Cariatides et atlantes engaînés ,144 rue Lafayette X eme arrondissement


L'ensemble de la composition

Architecte, Ferdinand Bal, sculpteur P. Larue, 1870

Cette rue a été ouverte en 1823, entre les rues du Faubourg Saint Martin et du Faubourg Poissonnière, en absorbant l’impasse Saint Lazare située 170 rue du Faubourg Saint Denis.
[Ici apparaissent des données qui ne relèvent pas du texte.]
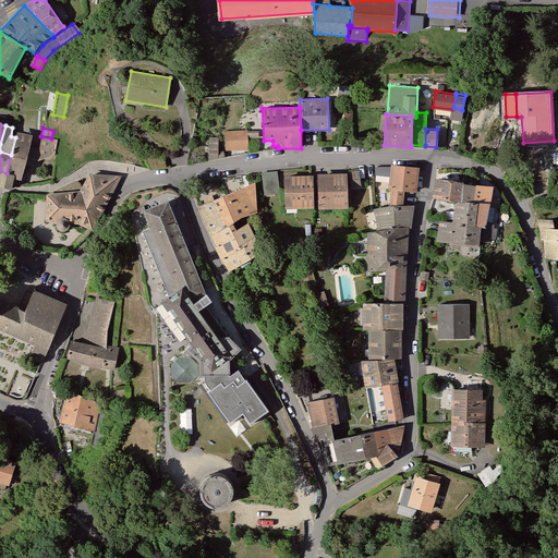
[(247,132),(247,130),(225,131),(226,149),(249,148),(249,137),(247,132)]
Elle reçut en 1824 le nom Charles X, remplacé, après la révolution de 1830, par celui d’Yves Gilbert de Motier, marquis de La Fayette (1757 - 1834). On lui réunit sous ce nom, en 1849, la partie intra muros du Chemin de Pantin, indiquée en 1789. Cet ensemble, bordé par une rangée d’arbres, fut prolongé en 1859 jusqu’à la rue de la Chaussée d’ Antin. Ces prolongements ont amputé les rues Montholon, Cadet, des Deux Sœurs, Buffault, du Faubourg Montmartre, de la Victoire, Lafitte, de Provence et Taitbout. Un théâtre, à l’existence éphémère, le théâtre Lafayette, fut ouvert dans cette rue en 1867. Signé par l’architecte Ferdinand Bal et le sculpteur statuaire P. Larue (1870), cet immeuble se distingue par deux groupes de trois sculptures en pied, deux atlantes guerriers (Héraklès avec la peau de lion de Némée ?) encadrant une cariatide peu vêtue qui décorent son étage noble où règne un balcon à consoles ornées, se terminant en pendentif ; ils occupent une disposition architectonique en soutenant un balcon ; des lions à la console se trouvent sous le balcon filant du I er étage qu’ils soutiennent.

Aux fenêtres alternent des frontons triangulaires et curvilignes. Le large porche, portant une tête de lion en agrafe est surmonté d’un fronton brisé où s’inscrit une guirlande.